The Tuxedo

  • Autumn Ball

Pierre Lorillard’s family were wealthy tobacco magnates who owned country property in Tuxedo Park, just outside New York City. At a formal ball held at the Tuxedo Club in October 1886, the young Lorillard wore a new style of formal wear for men that he designed himself when men only wore Tailcoats with white bowties. Lorillard had the tails removed from his Tailcoat and wore the Satin Lapel Dinner Jacket to the First Autumn Ball. He named his tailless black jacket the tuxedo after Tuxedo Park. The tuxedo caught on and became fashionable as formal wear for men.

The Tuxedo
An ad for formal dress, circa 1912.  New York Public Library

The story of how the tuxedo made its initial debut in American society dates back to the Gilded Age, when the founders of the posh Tuxedo Park resort in Orange County, N.Y., are thought to have introduced the coat at their exclusive sporting club. This fall, current residents of the Park, along with the local historical society and the distinguished Savile Row clothier Henry Poole & Co., plan to celebrate the legacy of the tuxedo in a manner befitting its eminent birth. But significant questions linger, like when and where the coat was truly born or why it's called the tuxedo.

For generations, one account eclipsed all others as the creation myth of choice.

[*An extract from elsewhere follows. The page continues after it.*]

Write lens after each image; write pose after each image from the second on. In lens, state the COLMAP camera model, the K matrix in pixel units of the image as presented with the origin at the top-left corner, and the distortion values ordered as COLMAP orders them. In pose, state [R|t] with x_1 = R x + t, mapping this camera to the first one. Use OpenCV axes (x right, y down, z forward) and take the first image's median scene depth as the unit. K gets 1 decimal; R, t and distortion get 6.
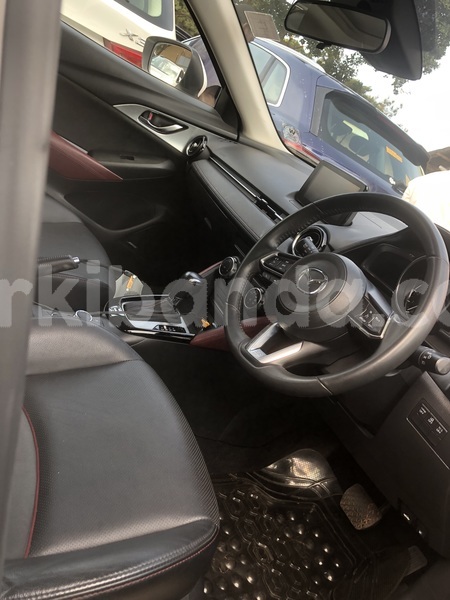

This version of events credits young Griswold Lorillard, the son of Tuxedo Park developer and tobacco magnate Pierre Lorillard IV, with inventing the dinner jacket on a whim after getting frustrated that his tails were interfering with sitting and dancing. In October 1886, at Tuxedo Park's Autumn Ball, an annual gala honoring debutantes, Griswold and a few of his friends emerged in tailless dress coats and scarlet satin vests. Their unconventional attire was enough to turn heads, not to mention ruffle the feathers of the old guard. Town Topics, the leading society magazine of the day—and the only major publication is known to have recorded the incident at that time—compared the boys to "royal footmen," adding that they "ought to have been put in strait-jackets long ago."